I do not want to bring any babies back there. I really don't but I'm scared that when I reach the 5 week mark I won't have space to seperate and do intros. I could split my big cage (its not big enough to do this for more than a couple weeks)... 

I also don't know how to deal with my elder rat. She isn't actively sick but she has some lung damage from past myco (the flare up that caused the damage was the first pair of sisters I got from Petsmart before I returned them and got the dumbo pair) . My husband said there's no way I'm introducing mama or babies to elderly Phoebe. He's terrified she'll make them sick, I'm terrified they'll tax her immune system and make her sick again. But she's depressed. I hold her and play with her with my kids as much as possible (she's right next to the couch) and she loves my dog but it's no replacement for 24/7 companionship. 

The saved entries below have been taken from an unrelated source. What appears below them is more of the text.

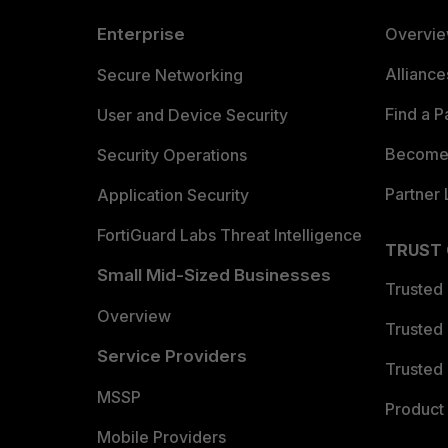
Enterprise
Overvi
Allianc
Secure Networking
Find a P
User and Device Security
Become 
Security Operations
Partner 
Application Security
FortiGuard Labs Threat Intelligence
TRUST
Small Mid-Sized Businesses
Trusted
Overview
Trusted
Service Providers
Trusted 
MSSP
Product 
Mobile Providers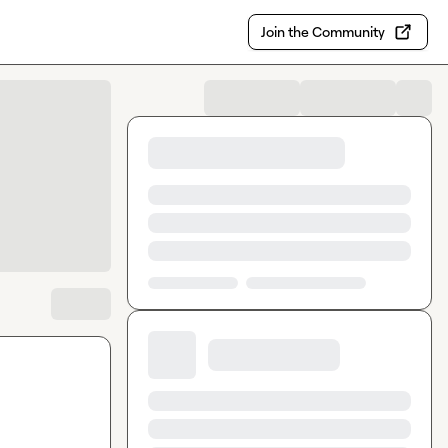
Join the Community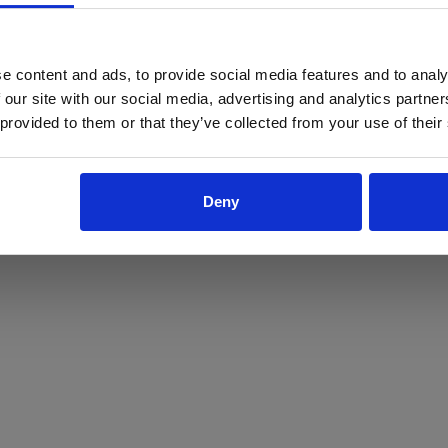
ProForce estore site is for individuals 18 years of age or older.
Are you at least 18 years old?
e content and ads, to provide social media features and to analy
 our site with our social media, advertising and analytics partn
Yes
No
 provided to them or that they’ve collected from your use of their
Deny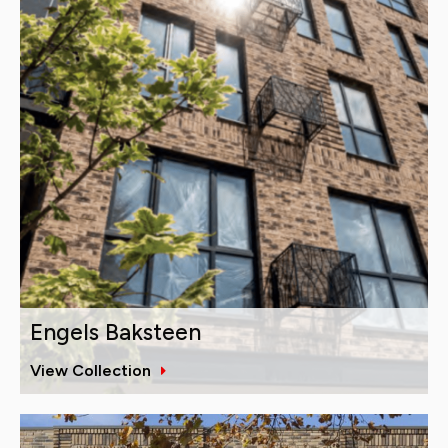
Engels Baksteen
View Collection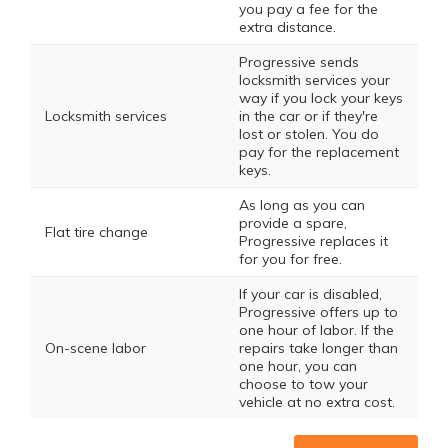
you pay a fee for the
extra distance.
Progressive sends
locksmith services your
way if you lock your keys
Locksmith services
in the car or if they're
lost or stolen. You do
pay for the replacement
keys.
As long as you can
provide a spare,
Flat tire change
Progressive replaces it
for you for free.
If your car is disabled,
Progressive offers up to
one hour of labor. If the
On-scene labor
repairs take longer than
one hour, you can
choose to tow your
vehicle at no extra cost.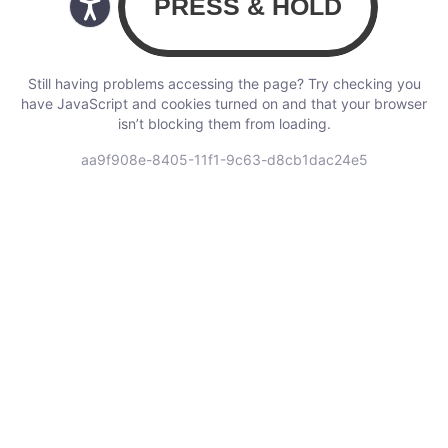
Still having problems accessing the page? Try checking you
have JavaScript and cookies turned on and that your browser
isn’t blocking them from loading.
aa9f908e-8405-11f1-9c63-d8cb1dac24e5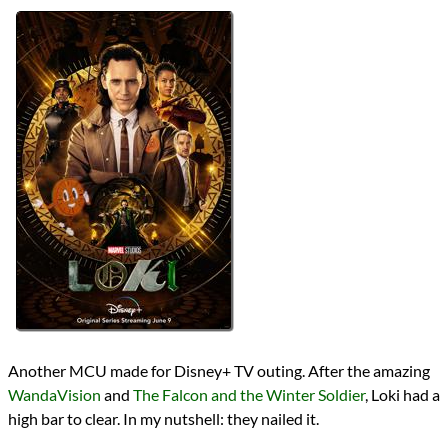
Lists
2021 TV Reviews
Series
Marvel Cinematic Universe
MCU Phase 4
MCU TV
reviews
Prev
Next
All Posts
Prev
Next
Another MCU made for Disney+ TV outing. After the amazing
WandaVision
and
The Falcon and the Winter Soldier
, Loki had a
high bar to clear. In my nutshell: they nailed it.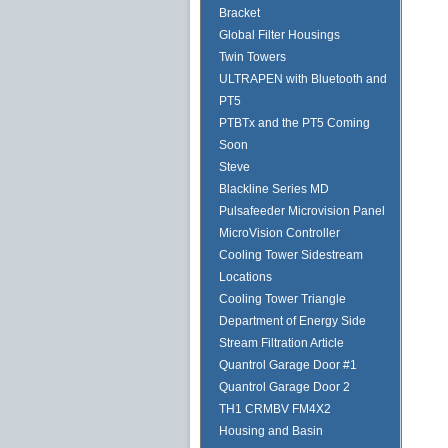
Bracket
Global Filter Housings
Twin Towers
ULTRAPEN with Bluetooth and
PT5
PTBTx and the PT5 Coming
Soon
Steve
Blackline Series MD
Pulsafeeder Microvision Panel
MicroVision Controller
Cooling Tower Sidestream
Locations
Cooling Tower Triangle
Department of Energy Side
Stream Filtration Article
Quantrol Garage Door #1
Quantrol Garage Door 2
TH1 CRMBV FM4X2
Housing and Basin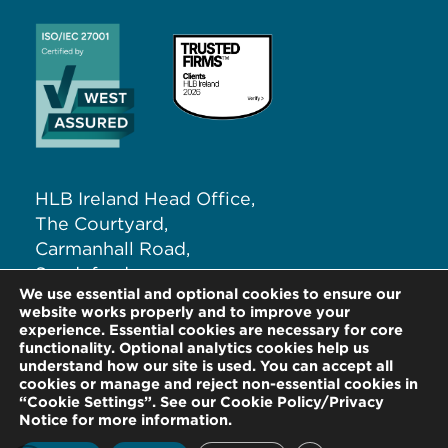
HLB Ireland Head Office,
The Courtyard,
Carmanhall Road,
Sandyford,
We use essential and optional cookies to ensure our
Dublin 18, D18 NW62
website works properly and to improve your
experience. Essential cookies are necessary for core
functionality. Optional analytics cookies help us
T:
+353 (0)1 291 5265
understand how our site is used. You can accept all
E:
info@hlb.ie
cookies or manage and reject non-essential cookies in
“Cookie Settings”. See our Cookie Policy/Privacy
Notice for more information.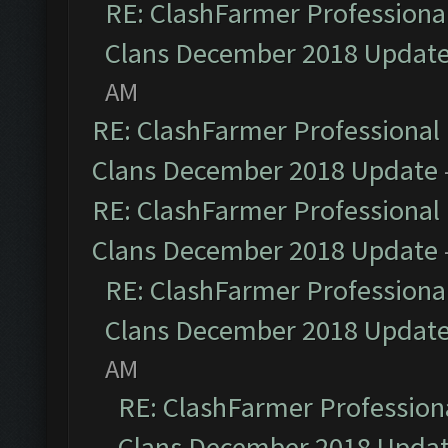
RE: ClashFarmer Professional
Clans December 2018 Updat
AM
RE: ClashFarmer Professional 
Clans December 2018 Update
RE: ClashFarmer Professional 
Clans December 2018 Update
RE: ClashFarmer Professional
Clans December 2018 Updat
AM
RE: ClashFarmer Professiona
Clans December 2018 Upda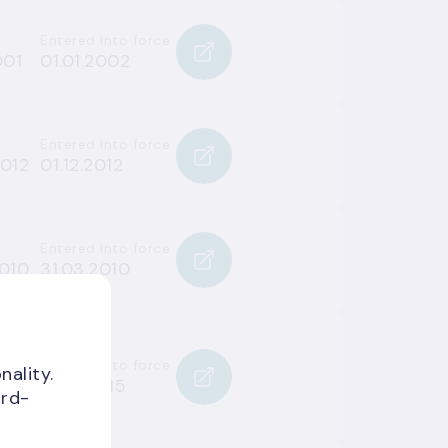
Entered into force
001
01.01.2002
Entered into force
2012
01.12.2012
Entered into force
2010
31.03.2010
Entered into force
nality.
015
16.07.2015
ird-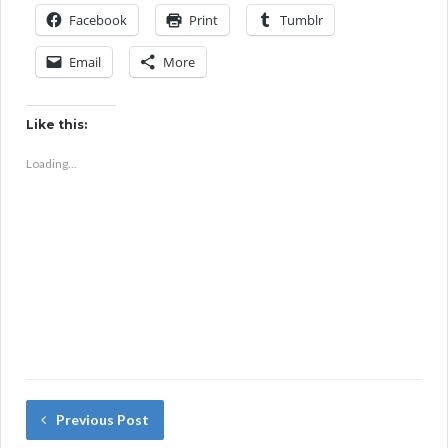
Facebook
Print
Tumblr
Email
More
Like this:
Loading...
Previous Post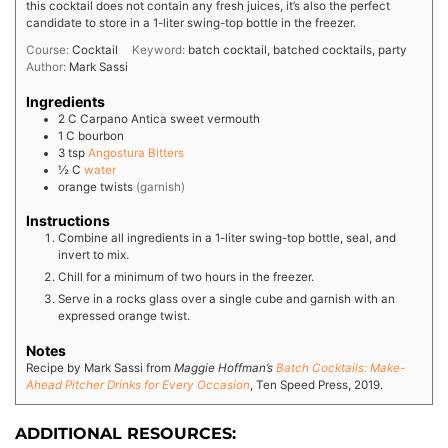
this cocktail does not contain any fresh juices, it’s also the perfect
candidate to store in a 1-liter swing-top bottle in the freezer.
Course:
Cocktail
Keyword:
batch cocktail, batched cocktails, party
Author:
Mark Sassi
Ingredients
2
C
Carpano Antica sweet vermouth
1
C
bourbon
3
tsp
Angostura Bitters
½
C
water
orange twists
(garnish)
Instructions
Combine all ingredients in a 1-liter swing-top bottle, seal, and
invert to mix.
Chill for a minimum of two hours in the freezer.
Serve in a rocks glass over a single cube and garnish with an
expressed orange twist.
Notes
Recipe by Mark Sassi from
Maggie Hoffman’s
Batch Cocktails: Make-
Ahead Pitcher Drinks for Every Occasion
, Ten Speed Press, 2019.
ADDITIONAL RESOURCES: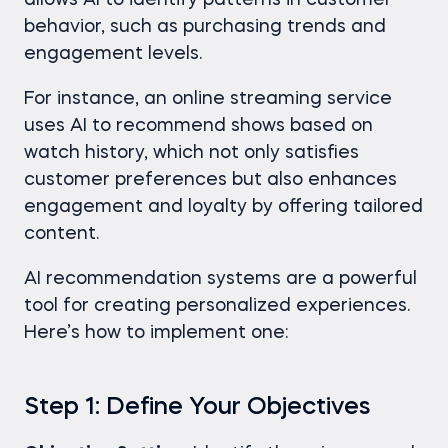
allows AI to identify patterns in customer
behavior, such as purchasing trends and
engagement levels.
For instance, an online streaming service
uses AI to recommend shows based on
watch history, which not only satisfies
customer preferences but also enhances
engagement and loyalty by offering tailored
content.
AI recommendation systems are a powerful
tool for creating personalized experiences.
Here’s how to implement one:
Step 1: Define Your Objectives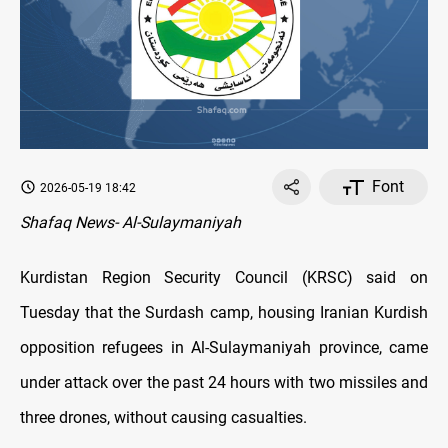
Font
2026-05-19 18:42
Shafaq News- Al-Sulaymaniyah
Kurdistan Region Security Council (KRSC) said on
Tuesday that the Surdash camp, housing Iranian Kurdish
opposition refugees in Al-Sulaymaniyah province, came
under attack over the past 24 hours with two missiles and
three drones, without causing casualties.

I'm sorry to ramble but this is all the stuff in my head. I literally dream about my rats and how to handle them best. I don't know how to proceed. I'm at a loss and I want the very best for all 12 of my rat babies I just can't see the forest through the trees.


----------



## Coffeebean (Jan 6, 2017)

Definitely taking them back to that store is the last thing you'd want to do. They'll probably just end up getting pregnant there in those crummy cages and having surprise babies at some other buyer's house, rinse and repeat. It's awful how easy it is to get away with such awful treatment when it comes to small animals. Have you already checked around for a local humane society or rescues that take small animals?


----------



## Synchro246 (Jun 10, 2018)

Oooh omg duh... I think the humane society on the other side of Tampa may take them! I'm definitely calling on Monday. They are 4 weeks now so I need to get it done by next Friday.


----------



## CorbinDallasMyMan (Feb 24, 2017)

You could also check to see if there are any rodent rescues operating near you. I found Ratlovers Rat Rescue who aren't accepting surrenders right now but they may be able to help you find a rescue or shelter.


----------